BEGIN Supplied information
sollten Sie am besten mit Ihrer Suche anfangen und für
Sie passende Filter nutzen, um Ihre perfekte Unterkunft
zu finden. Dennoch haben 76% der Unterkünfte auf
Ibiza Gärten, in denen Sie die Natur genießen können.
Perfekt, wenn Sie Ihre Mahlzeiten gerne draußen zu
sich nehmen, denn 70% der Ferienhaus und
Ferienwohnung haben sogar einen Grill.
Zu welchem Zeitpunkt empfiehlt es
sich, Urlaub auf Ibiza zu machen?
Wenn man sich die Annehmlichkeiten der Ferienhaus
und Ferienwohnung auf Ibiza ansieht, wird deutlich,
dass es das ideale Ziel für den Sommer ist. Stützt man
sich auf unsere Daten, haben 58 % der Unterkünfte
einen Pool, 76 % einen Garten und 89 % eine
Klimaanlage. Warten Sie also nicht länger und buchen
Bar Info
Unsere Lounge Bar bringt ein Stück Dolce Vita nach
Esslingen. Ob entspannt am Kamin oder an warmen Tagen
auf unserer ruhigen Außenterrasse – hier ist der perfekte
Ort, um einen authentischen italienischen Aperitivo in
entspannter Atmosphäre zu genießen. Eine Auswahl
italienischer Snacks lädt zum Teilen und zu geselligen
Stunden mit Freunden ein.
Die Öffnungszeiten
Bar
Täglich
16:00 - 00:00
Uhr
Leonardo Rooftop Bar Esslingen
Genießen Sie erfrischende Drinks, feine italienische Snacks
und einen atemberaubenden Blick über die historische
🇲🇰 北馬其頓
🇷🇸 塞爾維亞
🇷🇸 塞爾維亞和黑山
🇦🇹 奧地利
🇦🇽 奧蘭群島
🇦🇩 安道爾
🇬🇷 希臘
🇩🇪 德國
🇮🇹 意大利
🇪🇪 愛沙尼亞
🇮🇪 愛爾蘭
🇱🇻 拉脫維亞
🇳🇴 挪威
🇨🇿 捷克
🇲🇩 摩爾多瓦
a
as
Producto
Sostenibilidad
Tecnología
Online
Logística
END Supplied information
= Try it =
Word for word, restate the lines running from the one containing "Zu welchem Zeitpunkt empfiehlt es" through the final line of the records above, and nothing besides.

= Your response =
Zu welchem Zeitpunkt empfiehlt es
sich, Urlaub auf Ibiza zu machen?
Wenn man sich die Annehmlichkeiten der Ferienhaus
und Ferienwohnung auf Ibiza ansieht, wird deutlich,
dass es das ideale Ziel für den Sommer ist. Stützt man
sich auf unsere Daten, haben 58 % der Unterkünfte
einen Pool, 76 % einen Garten und 89 % eine
Klimaanlage. Warten Sie also nicht länger und buchen
Bar Info
Unsere Lounge Bar bringt ein Stück Dolce Vita nach
Esslingen. Ob entspannt am Kamin oder an warmen Tagen
auf unserer ruhigen Außenterrasse – hier ist der perfekte
Ort, um einen authentischen italienischen Aperitivo in
entspannter Atmosphäre zu genießen. Eine Auswahl
italienischer Snacks lädt zum Teilen und zu geselligen
Stunden mit Freunden ein.
Die Öffnungszeiten
Bar
Täglich
16:00 - 00:00
Uhr
Leonardo Rooftop Bar Esslingen
Genießen Sie erfrischende Drinks, feine italienische Snacks
und einen atemberaubenden Blick über die historische
🇲🇰 北馬其頓
🇷🇸 塞爾維亞
🇷🇸 塞爾維亞和黑山
🇦🇹 奧地利
🇦🇽 奧蘭群島
🇦🇩 安道爾
🇬🇷 希臘
🇩🇪 德國
🇮🇹 意大利
🇪🇪 愛沙尼亞
🇮🇪 愛爾蘭
🇱🇻 拉脫維亞
🇳🇴 挪威
🇨🇿 捷克
🇲🇩 摩爾多瓦
a
as
Producto
Sostenibilidad
Tecnología
Online
Logística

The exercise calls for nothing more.